(Collected data entries)
——
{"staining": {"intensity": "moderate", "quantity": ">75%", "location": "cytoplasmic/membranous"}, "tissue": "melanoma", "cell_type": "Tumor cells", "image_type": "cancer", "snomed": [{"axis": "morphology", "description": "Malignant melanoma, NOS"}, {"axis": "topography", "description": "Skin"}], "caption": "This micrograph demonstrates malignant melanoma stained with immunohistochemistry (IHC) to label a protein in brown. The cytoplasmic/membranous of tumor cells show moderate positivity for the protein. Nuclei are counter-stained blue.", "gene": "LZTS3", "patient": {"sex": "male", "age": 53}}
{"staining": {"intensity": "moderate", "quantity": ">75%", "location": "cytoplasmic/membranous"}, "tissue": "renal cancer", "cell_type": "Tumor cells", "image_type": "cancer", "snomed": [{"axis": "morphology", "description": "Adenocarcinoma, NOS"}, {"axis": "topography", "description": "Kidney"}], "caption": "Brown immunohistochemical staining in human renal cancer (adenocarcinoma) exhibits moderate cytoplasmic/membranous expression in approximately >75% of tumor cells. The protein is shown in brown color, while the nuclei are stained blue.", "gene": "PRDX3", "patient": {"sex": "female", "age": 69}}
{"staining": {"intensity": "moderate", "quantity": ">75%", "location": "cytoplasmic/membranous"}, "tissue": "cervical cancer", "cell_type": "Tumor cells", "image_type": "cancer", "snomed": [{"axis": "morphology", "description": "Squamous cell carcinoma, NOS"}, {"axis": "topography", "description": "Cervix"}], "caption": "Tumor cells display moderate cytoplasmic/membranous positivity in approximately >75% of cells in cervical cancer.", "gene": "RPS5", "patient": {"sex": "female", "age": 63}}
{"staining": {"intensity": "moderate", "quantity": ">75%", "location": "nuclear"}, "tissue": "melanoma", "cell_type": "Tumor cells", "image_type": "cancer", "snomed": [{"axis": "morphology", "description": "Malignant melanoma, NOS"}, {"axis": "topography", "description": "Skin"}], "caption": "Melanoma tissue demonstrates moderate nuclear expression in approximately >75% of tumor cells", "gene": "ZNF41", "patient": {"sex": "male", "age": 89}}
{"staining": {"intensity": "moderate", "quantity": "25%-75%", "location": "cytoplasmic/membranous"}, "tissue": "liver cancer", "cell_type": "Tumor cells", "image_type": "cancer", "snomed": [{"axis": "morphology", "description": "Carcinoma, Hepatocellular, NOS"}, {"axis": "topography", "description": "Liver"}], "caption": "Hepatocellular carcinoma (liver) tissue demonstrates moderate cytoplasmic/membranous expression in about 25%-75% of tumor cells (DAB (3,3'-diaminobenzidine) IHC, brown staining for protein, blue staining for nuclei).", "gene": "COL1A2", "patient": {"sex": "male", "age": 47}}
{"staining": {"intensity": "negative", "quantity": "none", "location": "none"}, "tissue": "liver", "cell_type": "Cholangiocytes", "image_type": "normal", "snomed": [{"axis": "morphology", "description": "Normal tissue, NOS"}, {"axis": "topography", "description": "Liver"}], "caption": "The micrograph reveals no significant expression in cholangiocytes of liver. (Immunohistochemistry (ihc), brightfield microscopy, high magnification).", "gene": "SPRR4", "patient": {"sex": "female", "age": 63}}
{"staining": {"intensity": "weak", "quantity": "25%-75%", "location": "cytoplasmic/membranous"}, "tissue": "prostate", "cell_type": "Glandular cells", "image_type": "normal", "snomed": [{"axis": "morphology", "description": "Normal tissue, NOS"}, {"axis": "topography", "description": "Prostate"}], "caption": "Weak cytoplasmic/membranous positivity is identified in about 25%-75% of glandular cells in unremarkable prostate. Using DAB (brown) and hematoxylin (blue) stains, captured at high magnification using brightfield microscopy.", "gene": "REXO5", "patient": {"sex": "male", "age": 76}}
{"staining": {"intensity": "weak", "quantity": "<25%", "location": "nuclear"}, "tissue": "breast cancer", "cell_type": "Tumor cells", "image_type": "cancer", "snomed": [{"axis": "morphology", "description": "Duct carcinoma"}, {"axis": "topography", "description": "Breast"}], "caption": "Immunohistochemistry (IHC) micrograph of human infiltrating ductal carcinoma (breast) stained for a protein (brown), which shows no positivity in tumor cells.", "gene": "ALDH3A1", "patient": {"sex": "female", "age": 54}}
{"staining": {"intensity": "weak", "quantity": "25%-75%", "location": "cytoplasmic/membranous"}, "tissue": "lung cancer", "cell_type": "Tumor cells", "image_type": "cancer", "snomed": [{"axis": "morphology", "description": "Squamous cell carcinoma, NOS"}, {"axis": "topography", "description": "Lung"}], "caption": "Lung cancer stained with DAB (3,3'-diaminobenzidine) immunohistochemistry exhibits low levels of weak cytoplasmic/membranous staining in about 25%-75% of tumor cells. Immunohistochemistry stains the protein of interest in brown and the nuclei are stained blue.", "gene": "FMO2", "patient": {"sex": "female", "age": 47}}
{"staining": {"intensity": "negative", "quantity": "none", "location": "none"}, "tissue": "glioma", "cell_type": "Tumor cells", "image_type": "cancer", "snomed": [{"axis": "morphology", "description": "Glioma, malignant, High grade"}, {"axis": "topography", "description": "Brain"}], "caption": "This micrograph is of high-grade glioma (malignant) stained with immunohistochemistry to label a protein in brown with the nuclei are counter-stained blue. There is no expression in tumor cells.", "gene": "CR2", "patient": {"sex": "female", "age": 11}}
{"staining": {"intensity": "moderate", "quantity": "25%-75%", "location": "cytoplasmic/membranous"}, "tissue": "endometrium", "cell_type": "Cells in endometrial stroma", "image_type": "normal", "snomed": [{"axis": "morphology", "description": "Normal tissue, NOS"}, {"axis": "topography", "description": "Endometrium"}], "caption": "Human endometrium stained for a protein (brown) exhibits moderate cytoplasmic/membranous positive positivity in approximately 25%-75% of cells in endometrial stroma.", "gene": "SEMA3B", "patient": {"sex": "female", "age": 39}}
——
→ To do
Copy out every entry, keeping each line exactly as it is.

→ Solved exercise
{"staining": {"intensity": "moderate", "quantity": ">75%", "location": "cytoplasmic/membranous"}, "tissue": "melanoma", "cell_type": "Tumor cells", "image_type": "cancer", "snomed": [{"axis": "morphology", "description": "Malignant melanoma, NOS"}, {"axis": "topography", "description": "Skin"}], "caption": "This micrograph demonstrates malignant melanoma stained with immunohistochemistry (IHC) to label a protein in brown. The cytoplasmic/membranous of tumor cells show moderate positivity for the protein. Nuclei are counter-stained blue.", "gene": "LZTS3", "patient": {"sex": "male", "age": 53}}
{"staining": {"intensity": "moderate", "quantity": ">75%", "location": "cytoplasmic/membranous"}, "tissue": "renal cancer", "cell_type": "Tumor cells", "image_type": "cancer", "snomed": [{"axis": "morphology", "description": "Adenocarcinoma, NOS"}, {"axis": "topography", "description": "Kidney"}], "caption": "Brown immunohistochemical staining in human renal cancer (adenocarcinoma) exhibits moderate cytoplasmic/membranous expression in approximately >75% of tumor cells. The protein is shown in brown color, while the nuclei are stained blue.", "gene": "PRDX3", "patient": {"sex": "female", "age": 69}}
{"staining": {"intensity": "moderate", "quantity": ">75%", "location": "cytoplasmic/membranous"}, "tissue": "cervical cancer", "cell_type": "Tumor cells", "image_type": "cancer", "snomed": [{"axis": "morphology", "description": "Squamous cell carcinoma, NOS"}, {"axis": "topography", "description": "Cervix"}], "caption": "Tumor cells display moderate cytoplasmic/membranous positivity in approximately >75% of cells in cervical cancer.", "gene": "RPS5", "patient": {"sex": "female", "age": 63}}
{"staining": {"intensity": "moderate", "quantity": ">75%", "location": "nuclear"}, "tissue": "melanoma", "cell_type": "Tumor cells", "image_type": "cancer", "snomed": [{"axis": "morphology", "description": "Malignant melanoma, NOS"}, {"axis": "topography", "description": "Skin"}], "caption": "Melanoma tissue demonstrates moderate nuclear expression in approximately >75% of tumor cells", "gene": "ZNF41", "patient": {"sex": "male", "age": 89}}
{"staining": {"intensity": "moderate", "quantity": "25%-75%", "location": "cytoplasmic/membranous"}, "tissue": "liver cancer", "cell_type": "Tumor cells", "image_type": "cancer", "snomed": [{"axis": "morphology", "description": "Carcinoma, Hepatocellular, NOS"}, {"axis": "topography", "description": "Liver"}], "caption": "Hepatocellular carcinoma (liver) tissue demonstrates moderate cytoplasmic/membranous expression in about 25%-75% of tumor cells (DAB (3,3'-diaminobenzidine) IHC, brown staining for protein, blue staining for nuclei).", "gene": "COL1A2", "patient": {"sex": "male", "age": 47}}
{"staining": {"intensity": "negative", "quantity": "none", "location": "none"}, "tissue": "liver", "cell_type": "Cholangiocytes", "image_type": "normal", "snomed": [{"axis": "morphology", "description": "Normal tissue, NOS"}, {"axis": "topography", "description": "Liver"}], "caption": "The micrograph reveals no significant expression in cholangiocytes of liver. (Immunohistochemistry (ihc), brightfield microscopy, high magnification).", "gene": "SPRR4", "patient": {"sex": "female", "age": 63}}
{"staining": {"intensity": "weak", "quantity": "25%-75%", "location": "cytoplasmic/membranous"}, "tissue": "prostate", "cell_type": "Glandular cells", "image_type": "normal", "snomed": [{"axis": "morphology", "description": "Normal tissue, NOS"}, {"axis": "topography", "description": "Prostate"}], "caption": "Weak cytoplasmic/membranous positivity is identified in about 25%-75% of glandular cells in unremarkable prostate. Using DAB (brown) and hematoxylin (blue) stains, captured at high magnification using brightfield microscopy.", "gene": "REXO5", "patient": {"sex": "male", "age": 76}}
{"staining": {"intensity": "weak", "quantity": "<25%", "location": "nuclear"}, "tissue": "breast cancer", "cell_type": "Tumor cells", "image_type": "cancer", "snomed": [{"axis": "morphology", "description": "Duct carcinoma"}, {"axis": "topography", "description": "Breast"}], "caption": "Immunohistochemistry (IHC) micrograph of human infiltrating ductal carcinoma (breast) stained for a protein (brown), which shows no positivity in tumor cells.", "gene": "ALDH3A1", "patient": {"sex": "female", "age": 54}}
{"staining": {"intensity": "weak", "quantity": "25%-75%", "location": "cytoplasmic/membranous"}, "tissue": "lung cancer", "cell_type": "Tumor cells", "image_type": "cancer", "snomed": [{"axis": "morphology", "description": "Squamous cell carcinoma, NOS"}, {"axis": "topography", "description": "Lung"}], "caption": "Lung cancer stained with DAB (3,3'-diaminobenzidine) immunohistochemistry exhibits low levels of weak cytoplasmic/membranous staining in about 25%-75% of tumor cells. Immunohistochemistry stains the protein of interest in brown and the nuclei are stained blue.", "gene": "FMO2", "patient": {"sex": "female", "age": 47}}
{"staining": {"intensity": "negative", "quantity": "none", "location": "none"}, "tissue": "glioma", "cell_type": "Tumor cells", "image_type": "cancer", "snomed": [{"axis": "morphology", "description": "Glioma, malignant, High grade"}, {"axis": "topography", "description": "Brain"}], "caption": "This micrograph is of high-grade glioma (malignant) stained with immunohistochemistry to label a protein in brown with the nuclei are counter-stained blue. There is no expression in tumor cells.", "gene": "CR2", "patient": {"sex": "female", "age": 11}}
{"staining": {"intensity": "moderate", "quantity": "25%-75%", "location": "cytoplasmic/membranous"}, "tissue": "endometrium", "cell_type": "Cells in endometrial stroma", "image_type": "normal", "snomed": [{"axis": "morphology", "description": "Normal tissue, NOS"}, {"axis": "topography", "description": "Endometrium"}], "caption": "Human endometrium stained for a protein (brown) exhibits moderate cytoplasmic/membranous positive positivity in approximately 25%-75% of cells in endometrial stroma.", "gene": "SEMA3B", "patient": {"sex": "female", "age": 39}}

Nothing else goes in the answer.